Afasia anomik kerusakan otak terjadi pada bagian depan dari lobe parietal atau pada batas antara lobe parietal dengan lobe temporal. Gangguan wicaranya tampak pada ketidak-mampuan penderita untuk mengaitkan konsep bunyi atau kata yang mewakilinya. Jadi, kalau kepada pasien ini diminta untuk mengambil benda yang bernama gunting, dia akan bisa melakukannya. Akan tetapi, kalau kepadanya ditunjukkan gunting, dia tidak akan dapat mengatakan nama benda itu.

4) Afasia Golbal

Afasia golbal pada afasia ini kerusakan terjadi tidak pada satu atau dua daerah saja tetapi di beberapa daerah yang lain; kerusakan bisa menyebar dari daerah Broca, melewati korteks motor, menuju ke lobe parietal, dan sampai ke daerah Wernicke. Luka yang sangat luas ini tentunya mengakibatkan gangguan fisikal dan verbal yang sangat besar. Dari segi fisik, penderita bisa lumpuh di sebelah kanan, mulut bisa mencong, dan lidah bisa menjadi tidak cukup fleksibel. Dari segi verbal, dia bisa kesukaran memahami ujaran orang, ujaran dia tidak mudah dimengerti orang, dan kata-kata dia tidak diucapkan dengan cukup jelas.

5) Afasia Konduksi

Afasia konduksi merupakan bagian otak yang rusak pada afasia macam ini adalah fiber-fiber dengan lobe temporal. Karena hubunga daerah Broca di lobe frontal yang menangani produksi dengan daerah Wernicke di lobe temporal yang menangani komprehensi terputus maka pasien afasia konduksi tidak dapat mengulang kata yang baru saja diberikan kepadanya. Dia dapat memahami apa yang dikatakan orang. Mislanya, dia akan dapat mengambil pena yang terletak di meja, kalau disuru demikian, dia juga akan dapat berkata  Pena itu di meja, tetapi dia tidak akan dapat menjawab secara lisan pertanyaan Dimana penanya? Bisa terjadi, dia ditanya tentang A, yang dijawab adalah tentang B, atau C.

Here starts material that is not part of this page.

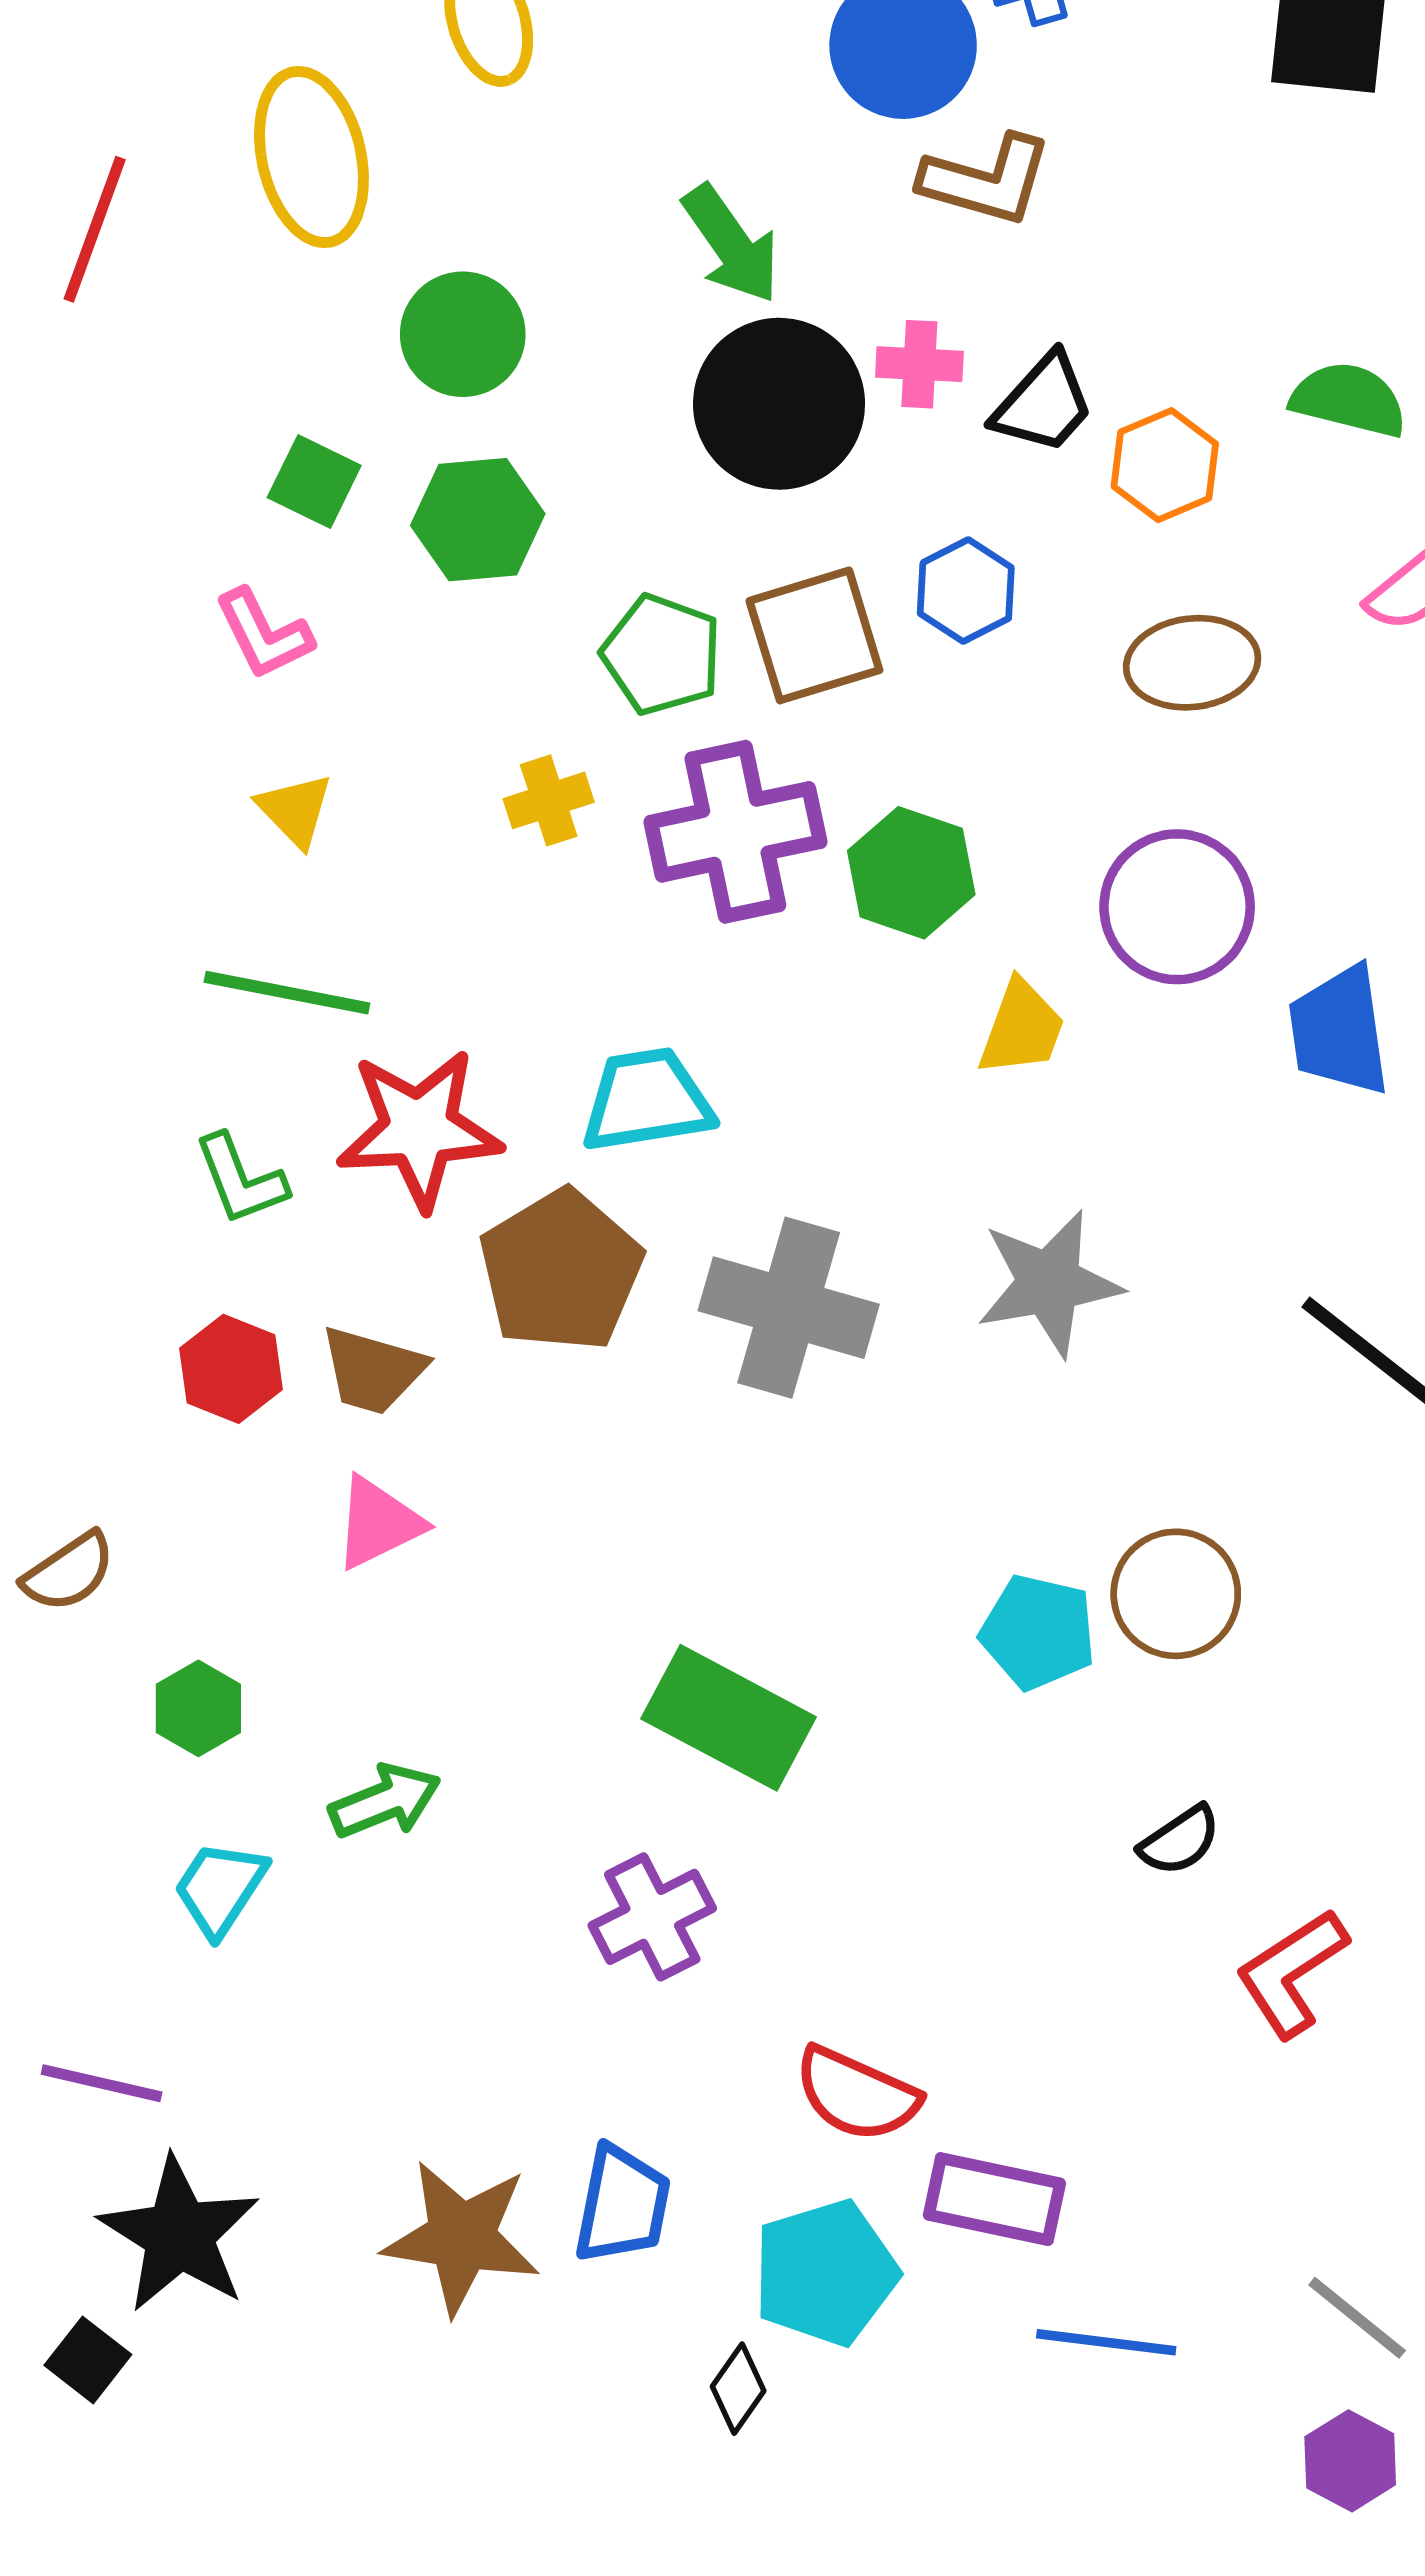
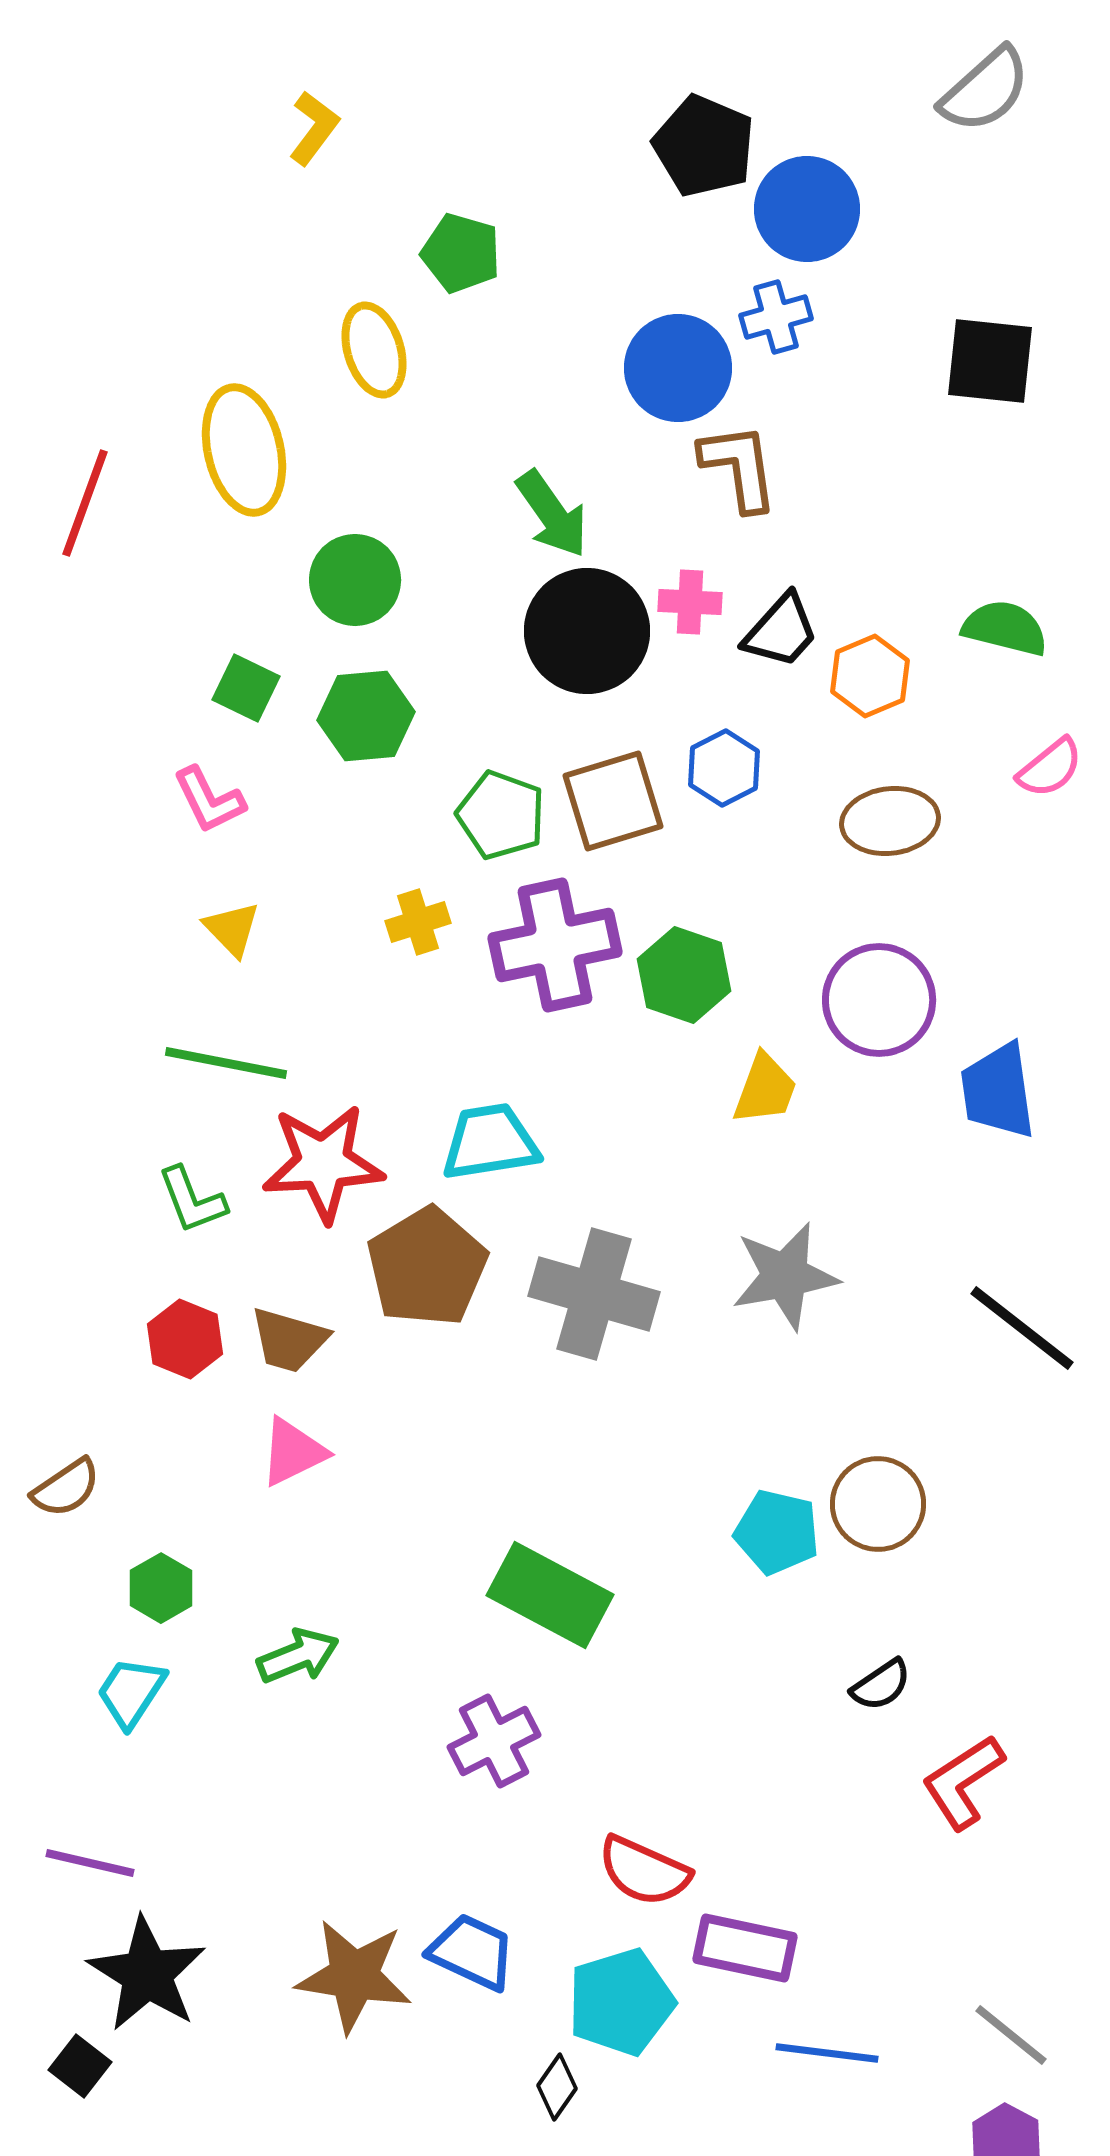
brown L-shape: (986, 180) -> (739, 467), turned -114
cyan trapezoid: (220, 1888) -> (131, 1692), moved
blue trapezoid: (622, 2205) -> (472, 1952), turned -76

3. Faktor Penyebab dan Cara Mengatasi Gangguan Berbahasa

Menurut Maksan (1993:60) terdapat perbedaan antara gangguan berbahasa dengan gangguan berbicara. Namun, gejala yang dapat diamati dalam dua kasus tersebut hampir sama. Gangguan berbahasa adalah gangguan terhadap kemampuan untuk menghasilkan atau memahami konsep yang disampaikan oleh/melalui bahasa. Artinya, seseorang yang mendapat gangguan berbahasa menghasilkan bahasa yang tidak jelas konsepnya bagi pendengarnya atau dia menangkap konsep yang berbeda dari bahasa yang didengar atau dibacanya. Tetapi, gangguan berbicara tidak berhubungan dengan konsep bahasa yang dimilikinya itu. Konsep bahasanya tidak mengalami kelainan yang berarti konsep bahasanya normal seperti orang lain. Namun, dalam hal ini, ia tidak mampu mengucapkan apa-apa yang ada dalam pikirannya dengan ucapan yang normal. Gangguan-gangguan tersebut tentu disebabkan oleh berbagai hal. Faktor penyebab dan cara mengatasi gangguan tersebut dapat dilihat dari pendapat Maksan (1993: 61) yang mengategorikan gangguan tersebut ke dalam lima jenis gangguan sebagai berikut.

a. Gangguan berbicara/berkomunikasi karena gangguan motorik. Gangguan berbicara ini disebabkan oleh kerusakan pada alat ucap, baik itu selaput suara, saluran udara ke hidung atau mulut, kelainan-kelainan yang dijumpai pada mulut (seperti bibir, gigi, lidah, langit-langit, anak tekak), dan lain-lain. Apabila gangguan tersebut masih dini, ada kemungkinan dapat diobati oleh seorang neurolog atau ahli penyakit THT.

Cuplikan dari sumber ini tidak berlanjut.